We're gettin in to spoon carving. (The wife and I ), Using poplar and some sasafrass.
 Any one else here carve?
 I made our knives and came across the sasafrass while gettin up some firewood.


----------



## Nugefan (Jan 19, 2010)

they look nice ....


----------



## apoint (Jan 19, 2010)

*spoon*

heres one Iv done


----------



## apoint (Jan 19, 2010)

more


----------



## swims-with-stripers (Jan 19, 2010)

very nice!


----------



## Katera73 (Jan 20, 2010)

Nice spoons guys!!


----------



## TNGIRL (Jan 20, 2010)

Those are really nice looking!!!! I like the large ones, you just know they'd be good to dip hot soup out with!!!


----------



## backwoodsjoe (Jan 20, 2010)

All of those are very nice. Anyone here do wooden bowls like the old ones ? My great grandfather made his living making wooden dough bowls, wooden rolling pins and butter moulds. He also made baskets, knives and other things.


----------



## thurston1979 (Jan 20, 2010)

Very nice job.


----------



## crokseti (Jan 21, 2010)

Apoint, what kinds of wood do you use?
 Since our first attemts we're having trouble with cracks developing, especially with the sasifrass.
 I think its because as the wood sits in the house for a while it gets too dry.
  I like carving the green poplar and then drying it by the fireplace, but the rough out pieces we're working now are developing cracks.
 The sasifrass was an old one that got in the way of a large oak that fell 2 seasons ago.
 I just finished a sasi pipe that looks good and has'nt checked but does have some slight stress cracks on the butt end.
 I've been using mineral oil for seal.
Hopefully I can get some pictures uploaded of a couple more pieces we've made.


----------



## learnin2do (Jan 24, 2010)

Those are so beautiful!!

My man and i do; we have not done much this year.
I made a spoon for him, that is the measure of sugar he uses in his coffee, out of crepe myrtle; it had a crack from the beginning.  
I just fill the cracks; it doesn't usually show.  I like the pretty, burly, colorful stuff that usually has holes and cracks in it.
Dogwood seems to be popular and pretty.


----------



## Willjo (Jan 24, 2010)

*windspirit*

We dont do spoons but we do some indians and windspirits. here is one. This is out of a heart pine knot. The glosey finish and light messed up thee detail of the eyes.


----------



## learnin2do (Jan 24, 2010)

That is so, so beautiful!   It is real (hand carved) too, it appears!  I am a powertool freak (impatient and short on time).  
This dragonfly was for my daughter's birthday.


----------



## TNGIRL (Jan 26, 2010)

I love the windspirit face...it's awesome Willjo and the dragonfly for your daughter is lovely!!!!! One of these days I'll carve me a spoon or two, just to see if I can do it. What's the best wood to use, that won't crack so badly?


----------



## collardncornbread (Feb 20, 2010)

backwoodsjoe said:


> All of those are very nice. Anyone here do wooden bowls like the old ones ? My great grandfather made his living making wooden dough bowls, wooden rolling pins and butter moulds. He also made baskets, knives and other things.

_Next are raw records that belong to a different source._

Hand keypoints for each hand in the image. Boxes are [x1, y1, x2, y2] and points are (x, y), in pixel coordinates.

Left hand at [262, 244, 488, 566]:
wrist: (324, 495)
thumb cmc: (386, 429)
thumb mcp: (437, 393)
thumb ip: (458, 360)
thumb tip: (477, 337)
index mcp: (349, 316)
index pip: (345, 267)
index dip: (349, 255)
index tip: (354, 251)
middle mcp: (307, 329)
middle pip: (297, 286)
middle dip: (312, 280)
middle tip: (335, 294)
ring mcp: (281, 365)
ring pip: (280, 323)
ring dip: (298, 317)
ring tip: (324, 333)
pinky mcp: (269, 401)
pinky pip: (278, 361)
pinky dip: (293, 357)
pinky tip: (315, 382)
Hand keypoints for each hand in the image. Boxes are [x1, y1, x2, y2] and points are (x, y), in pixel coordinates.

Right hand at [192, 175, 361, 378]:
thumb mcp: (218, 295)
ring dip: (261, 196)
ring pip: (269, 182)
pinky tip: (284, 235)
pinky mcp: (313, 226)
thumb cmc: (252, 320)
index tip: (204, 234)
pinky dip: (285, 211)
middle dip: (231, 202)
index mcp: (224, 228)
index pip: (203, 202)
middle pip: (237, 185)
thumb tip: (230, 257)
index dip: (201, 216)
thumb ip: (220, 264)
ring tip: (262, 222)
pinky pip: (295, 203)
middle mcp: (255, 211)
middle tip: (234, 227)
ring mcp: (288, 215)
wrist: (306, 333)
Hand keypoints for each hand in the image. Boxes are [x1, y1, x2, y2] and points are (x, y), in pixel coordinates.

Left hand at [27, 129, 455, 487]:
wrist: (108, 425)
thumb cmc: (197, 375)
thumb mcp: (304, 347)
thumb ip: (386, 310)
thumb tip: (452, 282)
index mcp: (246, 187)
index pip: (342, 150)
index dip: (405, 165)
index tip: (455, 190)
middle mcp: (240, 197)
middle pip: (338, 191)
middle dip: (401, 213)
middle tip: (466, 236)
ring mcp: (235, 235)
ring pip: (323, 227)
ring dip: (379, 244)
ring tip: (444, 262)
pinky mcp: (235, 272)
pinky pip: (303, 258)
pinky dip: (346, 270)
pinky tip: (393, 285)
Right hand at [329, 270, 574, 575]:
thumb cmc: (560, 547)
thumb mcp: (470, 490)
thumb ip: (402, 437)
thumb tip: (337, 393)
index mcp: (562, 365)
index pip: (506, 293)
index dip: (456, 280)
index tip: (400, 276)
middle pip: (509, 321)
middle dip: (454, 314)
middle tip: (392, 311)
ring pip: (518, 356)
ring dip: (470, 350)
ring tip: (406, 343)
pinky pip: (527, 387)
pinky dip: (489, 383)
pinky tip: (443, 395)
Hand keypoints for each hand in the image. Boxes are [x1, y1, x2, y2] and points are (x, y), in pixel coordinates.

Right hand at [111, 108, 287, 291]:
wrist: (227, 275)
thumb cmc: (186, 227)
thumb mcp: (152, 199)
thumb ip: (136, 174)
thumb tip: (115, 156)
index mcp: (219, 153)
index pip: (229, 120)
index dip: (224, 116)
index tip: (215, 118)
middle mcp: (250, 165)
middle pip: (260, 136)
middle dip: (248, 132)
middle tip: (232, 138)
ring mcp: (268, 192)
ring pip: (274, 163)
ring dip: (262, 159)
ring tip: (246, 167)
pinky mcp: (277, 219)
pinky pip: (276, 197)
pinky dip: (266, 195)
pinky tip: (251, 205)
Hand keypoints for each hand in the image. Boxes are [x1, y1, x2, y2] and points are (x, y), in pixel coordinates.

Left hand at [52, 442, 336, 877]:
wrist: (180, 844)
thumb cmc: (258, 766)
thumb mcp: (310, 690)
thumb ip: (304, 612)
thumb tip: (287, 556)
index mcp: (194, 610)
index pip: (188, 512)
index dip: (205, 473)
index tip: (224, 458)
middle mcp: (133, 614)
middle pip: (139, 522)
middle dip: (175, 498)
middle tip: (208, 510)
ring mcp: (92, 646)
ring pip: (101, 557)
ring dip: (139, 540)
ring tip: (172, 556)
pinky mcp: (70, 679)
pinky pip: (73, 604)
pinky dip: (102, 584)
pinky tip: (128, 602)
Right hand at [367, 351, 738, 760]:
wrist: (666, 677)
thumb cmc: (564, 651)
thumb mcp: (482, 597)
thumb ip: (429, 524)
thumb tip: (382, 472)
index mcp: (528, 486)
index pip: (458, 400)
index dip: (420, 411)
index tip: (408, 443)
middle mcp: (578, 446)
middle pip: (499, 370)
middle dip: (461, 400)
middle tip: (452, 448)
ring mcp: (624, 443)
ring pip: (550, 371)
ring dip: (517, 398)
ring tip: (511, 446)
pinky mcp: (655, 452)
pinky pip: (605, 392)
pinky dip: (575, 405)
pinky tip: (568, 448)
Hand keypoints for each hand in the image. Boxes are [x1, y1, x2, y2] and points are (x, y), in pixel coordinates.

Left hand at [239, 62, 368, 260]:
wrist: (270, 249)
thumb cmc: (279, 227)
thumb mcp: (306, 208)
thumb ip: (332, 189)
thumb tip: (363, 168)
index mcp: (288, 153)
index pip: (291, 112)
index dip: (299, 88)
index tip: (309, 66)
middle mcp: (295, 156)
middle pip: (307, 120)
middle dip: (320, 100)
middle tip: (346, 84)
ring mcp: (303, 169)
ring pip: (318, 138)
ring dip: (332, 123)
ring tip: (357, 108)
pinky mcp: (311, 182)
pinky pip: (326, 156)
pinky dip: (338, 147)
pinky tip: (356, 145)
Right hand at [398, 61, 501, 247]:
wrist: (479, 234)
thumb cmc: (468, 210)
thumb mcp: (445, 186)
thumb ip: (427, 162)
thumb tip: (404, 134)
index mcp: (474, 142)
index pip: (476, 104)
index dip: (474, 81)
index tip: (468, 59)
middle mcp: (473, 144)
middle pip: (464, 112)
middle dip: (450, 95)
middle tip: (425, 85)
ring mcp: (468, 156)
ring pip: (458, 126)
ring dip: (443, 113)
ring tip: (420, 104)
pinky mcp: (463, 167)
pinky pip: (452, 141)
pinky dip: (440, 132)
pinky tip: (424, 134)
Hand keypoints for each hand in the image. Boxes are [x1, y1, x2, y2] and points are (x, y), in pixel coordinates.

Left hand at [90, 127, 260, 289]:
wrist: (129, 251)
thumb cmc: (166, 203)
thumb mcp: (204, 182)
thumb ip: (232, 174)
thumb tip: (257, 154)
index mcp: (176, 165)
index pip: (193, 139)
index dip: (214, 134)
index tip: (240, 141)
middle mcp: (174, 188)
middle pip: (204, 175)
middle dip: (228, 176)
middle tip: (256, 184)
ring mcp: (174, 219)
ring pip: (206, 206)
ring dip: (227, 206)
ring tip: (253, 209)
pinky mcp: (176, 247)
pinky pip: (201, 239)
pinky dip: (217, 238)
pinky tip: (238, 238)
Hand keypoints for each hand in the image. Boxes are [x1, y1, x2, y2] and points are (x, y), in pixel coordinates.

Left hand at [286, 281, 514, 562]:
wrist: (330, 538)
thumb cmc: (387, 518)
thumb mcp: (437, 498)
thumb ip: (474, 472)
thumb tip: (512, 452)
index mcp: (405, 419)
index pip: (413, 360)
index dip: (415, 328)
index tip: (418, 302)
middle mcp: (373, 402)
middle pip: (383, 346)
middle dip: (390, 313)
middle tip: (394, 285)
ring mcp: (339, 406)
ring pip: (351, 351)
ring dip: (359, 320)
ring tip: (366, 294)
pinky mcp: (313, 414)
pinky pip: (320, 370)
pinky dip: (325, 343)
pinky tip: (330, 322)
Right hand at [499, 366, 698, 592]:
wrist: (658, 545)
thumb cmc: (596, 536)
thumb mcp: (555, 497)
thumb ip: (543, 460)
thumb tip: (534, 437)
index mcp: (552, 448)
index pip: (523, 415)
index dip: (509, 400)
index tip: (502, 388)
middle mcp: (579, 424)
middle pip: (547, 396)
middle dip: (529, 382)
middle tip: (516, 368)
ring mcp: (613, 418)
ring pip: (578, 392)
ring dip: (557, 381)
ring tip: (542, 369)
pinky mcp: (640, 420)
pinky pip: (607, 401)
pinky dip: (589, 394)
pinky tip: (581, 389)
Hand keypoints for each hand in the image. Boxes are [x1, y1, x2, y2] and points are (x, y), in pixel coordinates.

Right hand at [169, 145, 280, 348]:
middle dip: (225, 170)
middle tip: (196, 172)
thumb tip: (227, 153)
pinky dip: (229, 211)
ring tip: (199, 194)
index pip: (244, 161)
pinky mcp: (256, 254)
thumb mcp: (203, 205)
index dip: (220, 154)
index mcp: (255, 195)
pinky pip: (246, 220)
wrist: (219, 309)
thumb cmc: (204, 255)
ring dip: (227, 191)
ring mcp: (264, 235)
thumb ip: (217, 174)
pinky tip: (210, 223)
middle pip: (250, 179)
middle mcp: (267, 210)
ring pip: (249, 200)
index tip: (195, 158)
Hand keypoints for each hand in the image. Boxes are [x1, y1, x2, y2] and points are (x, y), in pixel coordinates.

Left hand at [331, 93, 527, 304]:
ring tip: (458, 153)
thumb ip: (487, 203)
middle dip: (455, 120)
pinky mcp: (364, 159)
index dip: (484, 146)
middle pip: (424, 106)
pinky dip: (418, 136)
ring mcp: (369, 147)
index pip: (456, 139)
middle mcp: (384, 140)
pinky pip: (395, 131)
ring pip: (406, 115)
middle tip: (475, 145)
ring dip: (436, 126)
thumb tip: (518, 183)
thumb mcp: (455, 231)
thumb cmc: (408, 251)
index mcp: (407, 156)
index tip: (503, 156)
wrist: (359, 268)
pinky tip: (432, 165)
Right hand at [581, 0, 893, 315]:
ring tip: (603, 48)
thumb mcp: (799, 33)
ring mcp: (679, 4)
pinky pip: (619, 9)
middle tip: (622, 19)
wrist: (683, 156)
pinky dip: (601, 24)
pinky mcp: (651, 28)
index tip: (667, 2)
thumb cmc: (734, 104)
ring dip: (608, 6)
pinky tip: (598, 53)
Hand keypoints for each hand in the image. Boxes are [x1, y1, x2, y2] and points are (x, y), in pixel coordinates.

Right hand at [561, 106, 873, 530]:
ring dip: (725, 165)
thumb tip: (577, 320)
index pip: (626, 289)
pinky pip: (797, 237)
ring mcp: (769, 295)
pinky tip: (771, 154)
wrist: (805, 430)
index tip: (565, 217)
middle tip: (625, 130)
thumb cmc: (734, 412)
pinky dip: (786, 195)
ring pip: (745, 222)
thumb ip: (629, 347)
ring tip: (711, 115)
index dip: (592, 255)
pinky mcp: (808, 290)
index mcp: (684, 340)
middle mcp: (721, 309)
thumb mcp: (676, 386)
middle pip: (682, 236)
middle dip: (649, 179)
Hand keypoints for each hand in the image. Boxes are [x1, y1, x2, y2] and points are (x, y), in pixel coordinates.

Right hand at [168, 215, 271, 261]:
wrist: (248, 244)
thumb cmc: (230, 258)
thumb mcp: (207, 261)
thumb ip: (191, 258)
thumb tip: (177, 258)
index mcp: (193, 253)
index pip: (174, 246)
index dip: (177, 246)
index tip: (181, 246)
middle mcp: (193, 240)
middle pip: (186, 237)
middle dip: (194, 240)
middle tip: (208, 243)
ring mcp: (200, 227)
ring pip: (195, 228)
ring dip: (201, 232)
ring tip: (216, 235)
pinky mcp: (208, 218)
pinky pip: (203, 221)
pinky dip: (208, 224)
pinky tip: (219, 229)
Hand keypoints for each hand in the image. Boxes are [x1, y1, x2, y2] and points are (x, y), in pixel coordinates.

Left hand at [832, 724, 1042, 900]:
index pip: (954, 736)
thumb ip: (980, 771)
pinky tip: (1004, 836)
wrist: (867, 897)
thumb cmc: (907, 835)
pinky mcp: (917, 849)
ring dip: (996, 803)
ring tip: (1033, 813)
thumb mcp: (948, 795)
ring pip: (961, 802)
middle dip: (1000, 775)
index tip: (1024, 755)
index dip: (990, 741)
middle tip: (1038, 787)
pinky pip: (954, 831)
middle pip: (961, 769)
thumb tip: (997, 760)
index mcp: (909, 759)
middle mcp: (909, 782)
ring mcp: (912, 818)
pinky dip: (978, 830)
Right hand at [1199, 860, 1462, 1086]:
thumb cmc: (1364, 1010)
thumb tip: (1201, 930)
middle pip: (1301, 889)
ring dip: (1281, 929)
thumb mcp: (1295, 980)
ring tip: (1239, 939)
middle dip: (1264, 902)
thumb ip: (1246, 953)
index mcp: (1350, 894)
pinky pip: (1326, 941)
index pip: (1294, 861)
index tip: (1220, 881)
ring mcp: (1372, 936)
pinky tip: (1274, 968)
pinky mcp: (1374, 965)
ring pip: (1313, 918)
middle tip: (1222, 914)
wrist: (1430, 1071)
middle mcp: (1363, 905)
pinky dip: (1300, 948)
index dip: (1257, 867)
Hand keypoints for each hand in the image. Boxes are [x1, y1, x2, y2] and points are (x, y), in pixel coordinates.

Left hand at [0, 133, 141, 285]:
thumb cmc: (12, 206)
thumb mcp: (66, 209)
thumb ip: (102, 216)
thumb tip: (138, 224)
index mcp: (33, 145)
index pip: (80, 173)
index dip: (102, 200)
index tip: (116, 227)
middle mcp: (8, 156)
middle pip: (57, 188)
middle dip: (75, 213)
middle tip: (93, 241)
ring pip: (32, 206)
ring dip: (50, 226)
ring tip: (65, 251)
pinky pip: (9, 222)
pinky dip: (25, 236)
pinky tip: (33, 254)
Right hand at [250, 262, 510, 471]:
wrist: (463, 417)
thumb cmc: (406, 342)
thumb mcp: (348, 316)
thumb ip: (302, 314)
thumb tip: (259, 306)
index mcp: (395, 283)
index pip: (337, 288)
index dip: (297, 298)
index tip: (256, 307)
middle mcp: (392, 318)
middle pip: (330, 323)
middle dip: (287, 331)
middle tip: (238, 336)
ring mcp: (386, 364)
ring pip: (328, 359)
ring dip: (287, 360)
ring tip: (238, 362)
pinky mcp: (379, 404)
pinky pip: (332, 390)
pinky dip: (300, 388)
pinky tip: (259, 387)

If you can get to the musieum of the appalachains the first weekend in october you can probabaly see it being done. I saw a man carving bowls from tree burrels. The groth balls you sometimes see omn the side of hardwood trees.The bowls were expensive, and Pretty.I dont know his name, But i'll bet if you call the musieum, theyll be able to put you in touch with several carvers. From spoons, bowls, and lots of art-carving.


----------



## crokseti (Jun 30, 2011)

Well it's been a year and a half since I posted this and looking back at this thread makes me feel pretty good about how far we have gotten with our wood crafts. We have made well over 300 pieces and added many varietys and styles. We even set up a web store to showcase our crafts and we get custom orders right regularly.
Our first attempts were sorta primitive and we still try to keep things simple but with better techniques and wood selections our pieces are much nicer now.
 Thanks to everyone here who have encouraged me to pursue the older ways and to preserve our herritage.


----------